*Input data:*
------------------------------------------------------------
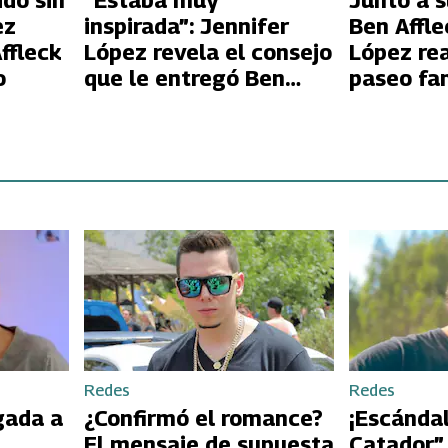
ido sin
“Estaba muy
Junto a s
ez
inspirada”: Jennifer
Ben Affle
ffleck
López revela el consejo
López rea
o
que le entregó Ben
paseo fam
Affleck que definió su
Jennifer
regreso a la música
Redes
Redes
gada a
¿Confirmó el romance?
¡Escándal
El mensaje de supuesta
Catador”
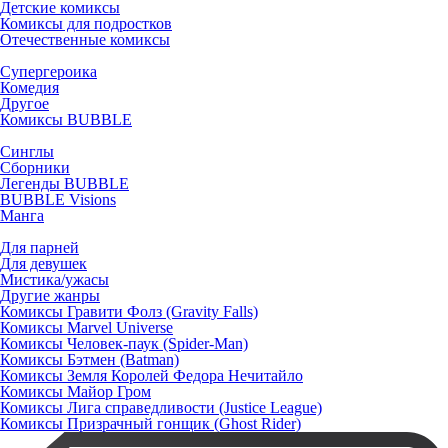
Детские комиксы
Комиксы для подростков
Отечественные комиксы
Супергероика
Комедия
Другое
Комиксы BUBBLE
Синглы
Сборники
Легенды BUBBLE
BUBBLE Visions
Манга
Для парней
Для девушек
Мистика/ужасы
Другие жанры
Комиксы Гравити Фолз (Gravity Falls)
Комиксы Marvel Universe
Комиксы Человек-паук (Spider-Man)
Комиксы Бэтмен (Batman)
Комиксы Земля Королей Федора Нечитайло
Комиксы Майор Гром
Комиксы Лига справедливости (Justice League)
Комиксы Призрачный гонщик (Ghost Rider)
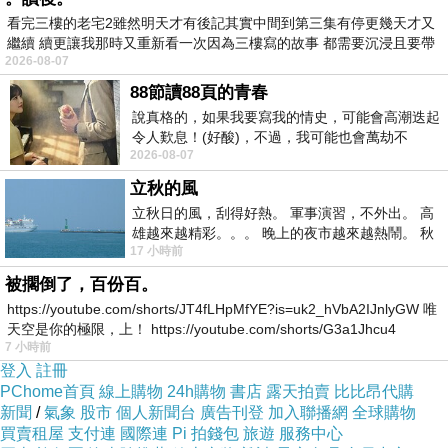
舟，李淳風沒多想就踏上小舟坐下，船夫搖櫓擺
看完三樓的老宅2雖然明天才有後記其實中間到第三集有停更幾天才又
繼續 續更讓我那時又重新看一次因為三樓寫的故事 都需要沉浸且要帶
盪了幾下，很快就到了畫舫旁。此時李淳風才感
2026-08-07
有
覺到，這個三層樓的畫舫相當豪華氣派，四處垂
88節讀88頁的青春
著絲質的紗帳，不時傳來檀香的香味，偶爾也夾
說真格的，如果我要寫我的情史，可能會高潮迭起
令人歎息！(好酸)，不過，我可能也會萬劫不
雜著西域傳來的乳香的味道。他快步爬上階梯，
2026-08-07
復...，每天跪鍵盤還是被判了花心的罪
直接上了三樓，果然孤單一個人在用餐的是梟解
立秋的風
語沒錯。
立秋日的風，刮得好熱。 軍事演習，不外出。 高
「咦？小色狼你怎麼回來了？你是擔任弼馬溫
雄越來越精彩。。。 晚上的夜市越來越熱鬧。 秋
17 小時前
天的風刮得很熱 夜遊消暑熱。。。
的，不是應該待在前線保護大將軍嗎？」梟解語
被擱倒了，百份百。
看到氣喘吁吁的李淳風，覺得奇怪皺眉詢問。
https://youtube.com/shorts/JT4fLHpMfYE?is=uk2_hVbA2IJnlyGW 唯
「匡噹！」一聲響，愁眉深鎖的梟解語手上酒杯
天空是你的極限，上！ https://youtube.com/shorts/G3a1Jhcu4
7 小時前
滑落，摔在地上砸成了碎片，兩行眼淚簌簌流
登入
註冊
下，她用手掩住因為驚慌而張大的嘴巴：「難
PChome首頁
線上購物
24h購物
書店
露天拍賣
比比昂代購
道…難道是大將軍在前線有了閃失，派你回來報
新聞
/
氣象
股市
個人新聞台
廣告刊登
加入聯播網
全球購物
買賣租屋
支付連
國際連
Pi 拍錢包
旅遊
服務中心
喪？」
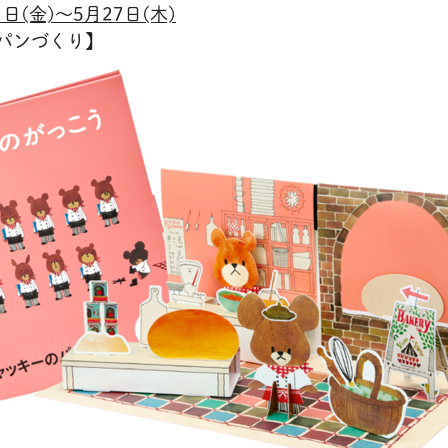
日(金)～5月27日(木)
パンづくり】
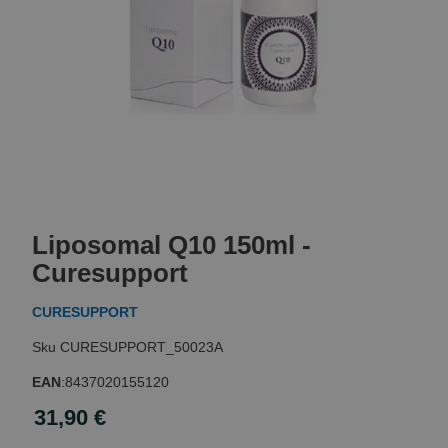
Skip
to
Liposomal Q10 150ml -
the
beginning
Curesupport
of
the
CURESUPPORT
images
gallery
CURESUPPORT_50023A
EAN
:
8437020155120
31,90 €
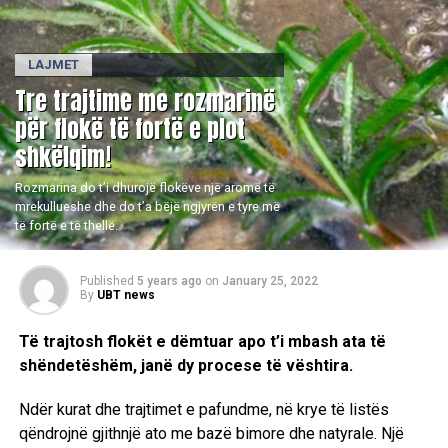
LAJMET
Tre trajtime me rozmarinë
për flokë të fortë e plot
shkëlqim!
Rozmarina do t’i dhurojë flokëve një aromë të
mrekullueshe dhe do t’a bëjë ngjyrën e tyre më
të fortë e të thellë.
Published
5 years ago
on
January 25, 2022
By
UBT news
Të trajtosh flokët e dëmtuar apo t’i mbash ata të
shëndetëshëm, janë dy procese të vështira.
Ndër kurat dhe trajtimet e pafundme, në krye të listës
qëndrojnë gjithnjë ato me bazë bimore dhe natyrale. Një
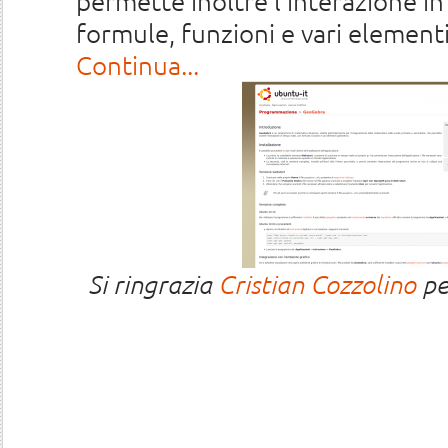
permette inoltre l'interazione i
formule, funzioni e vari element
Continua...
Si ringrazia
Cristian Cozzolino
per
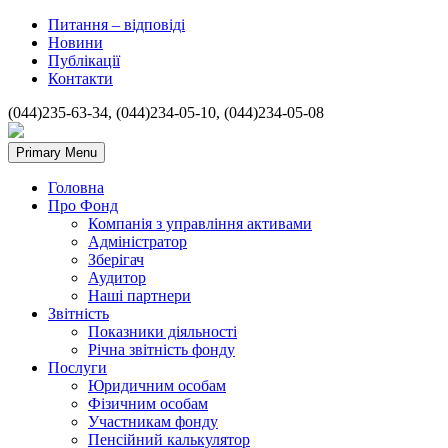
Питання – відповіді
Новини
Публікації
Контакти
(044)235-63-34, (044)234-05-10, (044)234-05-08
Primary Menu
Головна
Про Фонд
Компанія з управління активами
Адміністратор
Зберігач
Аудитор
Наші партнери
Звітність
Показники діяльності
Річна звітність фонду
Послуги
Юридичним особам
Фізичним особам
Участникам фонду
Пенсійний калькулятор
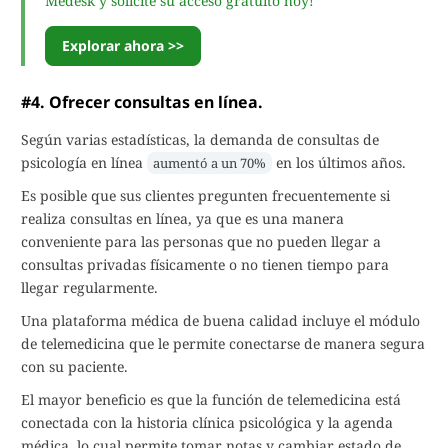
Medesk y solicite su acceso gratuito hoy!
Explorar ahora >>
#4. Ofrecer consultas en línea.
Según varias estadísticas, la demanda de consultas de
psicología en línea
en los últimos años.
aumentó a un 70%
Es posible que sus clientes pregunten frecuentemente si
realiza consultas en línea, ya que es una manera
conveniente para las personas que no pueden llegar a
consultas privadas físicamente o no tienen tiempo para
llegar regularmente.
Una plataforma médica de buena calidad incluye el módulo
de telemedicina que le permite conectarse de manera segura
con su paciente.
El mayor beneficio es que la función de telemedicina está
conectada con la historia clínica psicológica y la agenda
médica, lo cual permite tomar notas y cambiar estado de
------------------------------------------------------------
*The task:* Leaving out the pictures, restate each line of the listing above verbatim, from the opening line to the line bearing "Комиксы Майор Гром", inclusive, and no more.

*Output:*
ido sin
“Estaba muy
Junto a s
ez
inspirada”: Jennifer
Ben Affle
ffleck
López revela el consejo
López rea
o
que le entregó Ben
paseo fam
Affleck que definió su
Jennifer
regreso a la música
Redes
Redes
gada a
¿Confirmó el romance?
¡Escándal
El mensaje de supuesta
Catador”
Детские комиксы
Комиксы для подростков
Отечественные комиксы
Супергероика
Комедия
Другое
Комиксы BUBBLE
Синглы
Сборники
Легенды BUBBLE
BUBBLE Visions
Манга
Для парней
Для девушек
Мистика/ужасы
Другие жанры
Комиксы Гравити Фолз (Gravity Falls)
Комиксы Marvel Universe
Комиксы Человек-паук (Spider-Man)
Комиксы Бэтмен (Batman)
Комиксы Земля Королей Федора Нечитайло
Комиксы Майор Гром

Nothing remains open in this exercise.